Page extract
Start of Block
Coming home to roost
By 8:30 Saturday morning, the dining room at the Luby’s on N.E. Loop 410 was already full of the party faithful. It was the first meeting of the North East Bexar County Democrats following the March 2 primary, and the first order of business after the usual agenda protocol was Dan Ramos, new Party Chair.
As folks filled their coffee cups, checked the precinct map, and snacked on pastries, immediate past chair and County Clerk candidate Carla Vela settled into a seat, defiant red nails clutching a plate bearing a large cinnamon roll. Judge Michael Mery — one of several incumbents who unexpectedly lost to a primary challenger — shook hands and patiently heard out various theories about this surprising state of affairs. Northeast Dem Chair Scott Nelson introduced the VIPs, which included a dozen officeholders and candidates, and told the crowd they needed to focus on Democratic turnout, which was notably lower than Republican numbers. Mery gave a brief farewell speech before departing for a Lenten retreat, and was met with a heartfelt standing ovation.
Then Ramos, a small bear of a man with a full beard, took the mic. Ramos beat Dem fixture and longtime Henry Cisneros aide Choco Meza 59 percent to 41 percent, and he was not there to offer balm to a party burned by last fall’s theft of more than $200,000 in 2008 primary funds owed to the County. (Disgraced Treasurer Dwayne Adams, a Vela pal and would-be business partner, is suspected of taking the money.)
“We’re going to see if what `County Judge` Nelson Wolff said on the steps of the courthouse is true,” the former Kelly Air Force Base machinist and union organizer said, alluding to a promise by Democratic officials to raise funds to fill the hole left by the theft. “I heard he made that pledge because he didn’t think I was going to win.”
In fact, the Express-News reported the next day that Wolff says the deal is on hold. On Tuesday, the Judge told the QueQue he’ll meet with Congressman Charlie Gonzalez, State Representative Trey Martinez Fischer, and others later this week to discuss what to do about the three-part plan Meza had proposed, but they have fundamental concerns that need to be addressed before they could move ahead, including Ramos’s vision on issues such as the joint primary, which the new party chair has opposed in the past.
“What we’re going to have to get straight is financial management,” Wolff added. “Who can come in that we have confidence they can manage the money?”
Perhaps anticipating a continuation of hostilities, Ramos assured the crowd Saturday: “There’s plenty of money in Bexar County. What there has not been is integrity and trustworthiness.”
Ramos had visited the party offices last week, he added, and heard that precinct packets not picked up after the primary election would be tossed, “a third-degree felony.” Taking another shot at the party leaders he believes have it in for him, he reminded the members that “Your County Executive Committee is the only authority that runs the party. … I’m just your servant.”
Vela snorted quietly into her coffee.
End of Block
Requirement
Answer these questions from the report on the North East Bexar County Democrats meeting:
(a) Where was the meeting held?
(b) By what percentages did Dan Ramos beat Choco Meza?
(c) According to Ramos, what is the only authority that runs the party?

(Collected data)
Start of Block
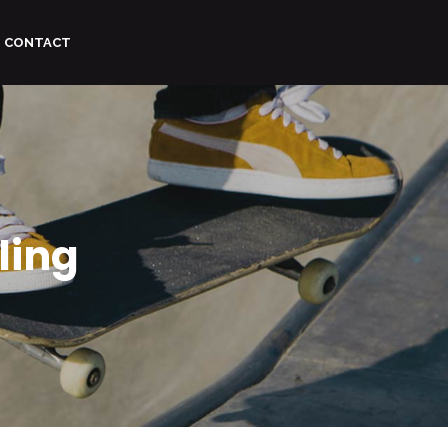
CONTACT
ling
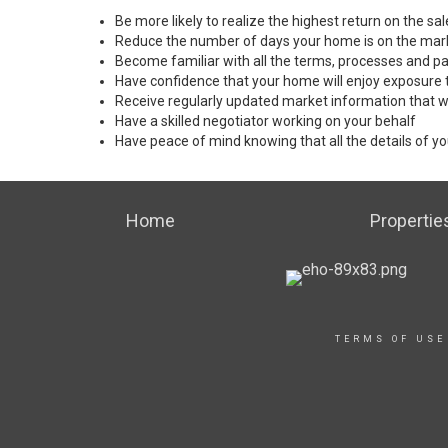
Be more likely to realize the highest return on the s
Reduce the number of days your home is on the mar
Become familiar with all the terms, processes and pa
Have confidence that your home will enjoy exposure 
Receive regularly updated market information that w
Have a skilled negotiator working on your behalf
Have peace of mind knowing that all the details of yo
Home
Propertie
TERMS OF USE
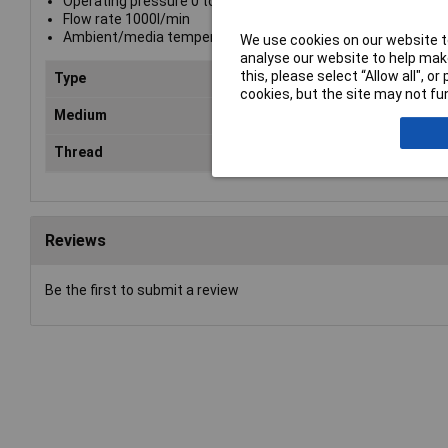
Operating pressure 0 to 35 Bar
Flow rate 1000l/min
Ambient/media temperature -20°C to +100°C
We use cookies on our website to
analyse our website to help make
this, please select “Allow all", 
Type
Plu
cookies, but the site may not fun
Medium
Com
Thread
G1
Reviews
Be the first to submit a review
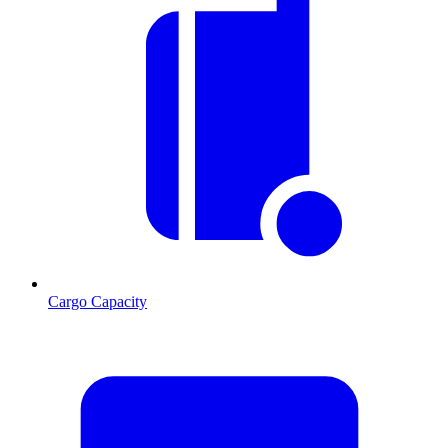
Cargo Capacity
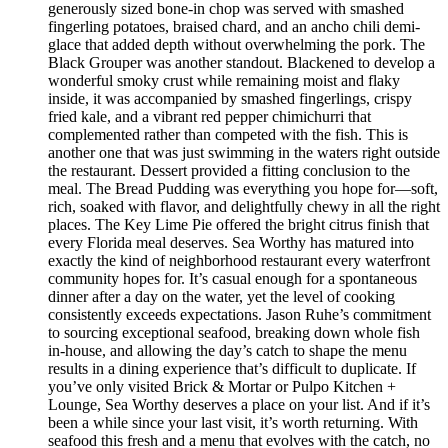
generously sized bone-in chop was served with smashed
fingerling potatoes, braised chard, and an ancho chili demi-
glace that added depth without overwhelming the pork. The
Black Grouper was another standout. Blackened to develop a
wonderful smoky crust while remaining moist and flaky
inside, it was accompanied by smashed fingerlings, crispy
fried kale, and a vibrant red pepper chimichurri that
complemented rather than competed with the fish. This is
another one that was just swimming in the waters right outside
the restaurant. Dessert provided a fitting conclusion to the
meal. The Bread Pudding was everything you hope for—soft,
rich, soaked with flavor, and delightfully chewy in all the right
places. The Key Lime Pie offered the bright citrus finish that
every Florida meal deserves. Sea Worthy has matured into
exactly the kind of neighborhood restaurant every waterfront
community hopes for. It’s casual enough for a spontaneous
dinner after a day on the water, yet the level of cooking
consistently exceeds expectations. Jason Ruhe’s commitment
to sourcing exceptional seafood, breaking down whole fish
in-house, and allowing the day’s catch to shape the menu
results in a dining experience that’s difficult to duplicate. If
you’ve only visited Brick & Mortar or Pulpo Kitchen +
Lounge, Sea Worthy deserves a place on your list. And if it’s
been a while since your last visit, it’s worth returning. With
seafood this fresh and a menu that evolves with the catch, no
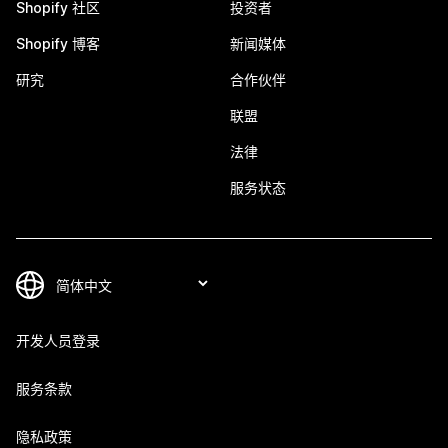
Shopify 社区
投资者
Shopify 博客
新闻媒体
研究
合作伙伴
联盟
法律
服务状态
开发人员登录
服务条款
隐私政策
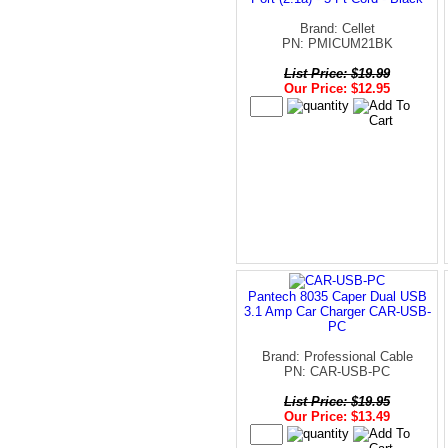
Brand: Cellet
PN: PMICUM21BK
List Price: $19.99
Our Price: $12.95
Pantech 8035 Caper Dual USB
3.1 Amp Car Charger CAR-USB-
PC
Brand: Professional Cable
PN: CAR-USB-PC
List Price: $19.95
Our Price: $13.49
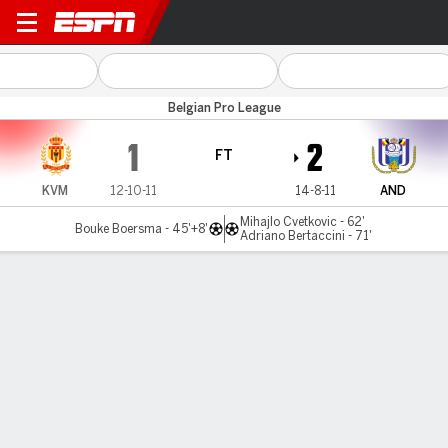
KV Mechelen v Anderlecht
Belgian Pro League
1
2
FT
KVM
12-10-11
14-8-11
AND
Mihajlo Cvetkovic - 62'
Bouke Boersma - 45'+8'
Adriano Bertaccini - 71'
Gamecast
Commentary
MATCH TIMELINE
KVM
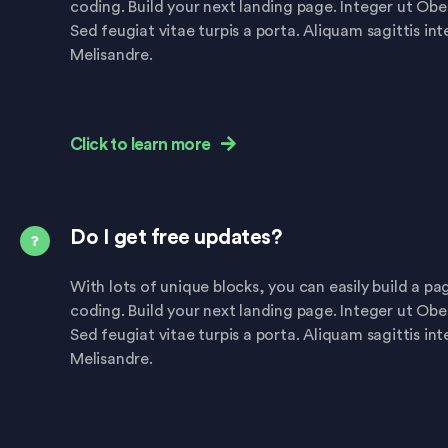
coding. Build your next landing page. Integer ut Ob
Sed feugiat vitae turpis a porta. Aliquam sagittis in
Melisandre.
Click to learn more
Do I get free updates?
With lots of unique blocks, you can easily build a p
coding. Build your next landing page. Integer ut Ob
Sed feugiat vitae turpis a porta. Aliquam sagittis in
Melisandre.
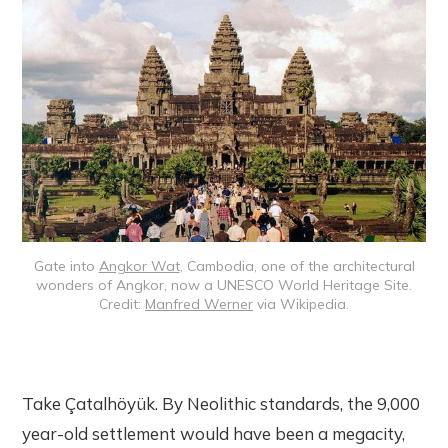
Gate into
Angkor Wat
, Cambodia, one of the architectural
wonders of Angkor, now a UNESCO World Heritage Site.
Credit:
Manfred Werner
via Wikipedia.
Take Çatalhöyük. By Neolithic standards, the 9,000
year-old settlement would have been a megacity,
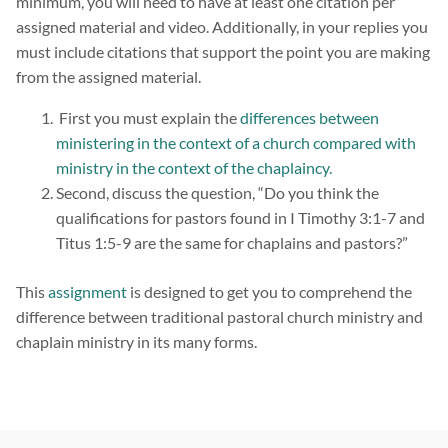
minimum, you will need to have at least one citation per
assigned material and video. Additionally, in your replies you
must include citations that support the point you are making
from the assigned material.
First you must explain the
differences between
ministering in the context of a church compared with
ministry in the context of the chaplaincy.
Second, discuss the question, “Do you think the
qualifications for pastors found in I Timothy 3:1-7 and
Titus 1:5-9 are the same for chaplains and pastors?”
This
assignment
is designed to get you to comprehend the
difference between traditional pastoral church ministry and
chaplain ministry in its many forms.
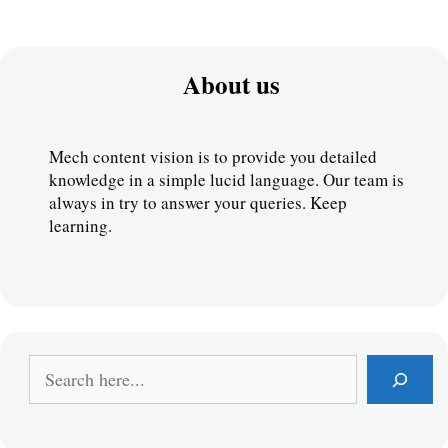
About us
Mech content vision is to provide you detailed 
knowledge in a simple lucid language. Our team is 
always in try to answer your queries. Keep 
learning.
S
e
a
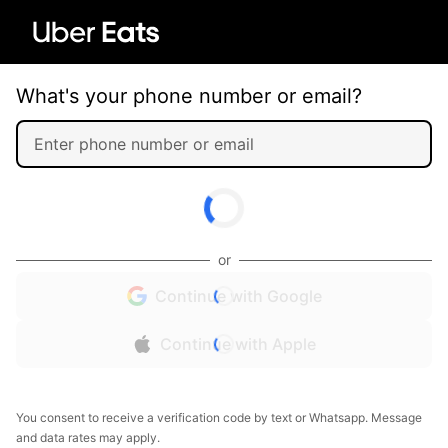
What's your phone number or email?
or
Continue with Google
Continue with Apple
You consent to receive a verification code by text or Whatsapp. Message
and data rates may apply.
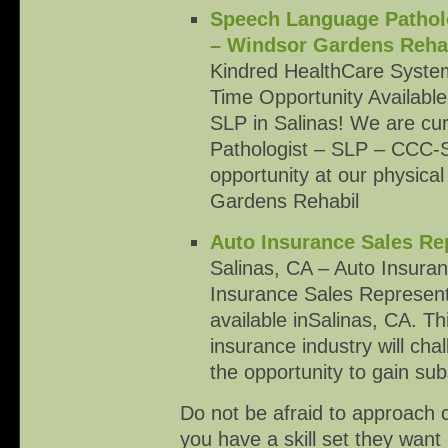
Speech Language Patholo
– Windsor Gardens Rehab
Kindred HealthCare System
Time Opportunity Availabl
SLP in Salinas! We are cur
Pathologist – SLP – CCC-SL
opportunity at our physical
Gardens Rehabil
Auto Insurance Sales Re
Salinas, CA – Auto Insura
Insurance Sales Represent
available inSalinas, CA. Th
insurance industry will cha
the opportunity to gain sub
Do not be afraid to approach 
you have a skill set they want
End of Block
Completed exercise
(a) At the Luby's on N.E. Loop 410.
(b) 59 percent to 41 percent.
(c) The County Executive Committee.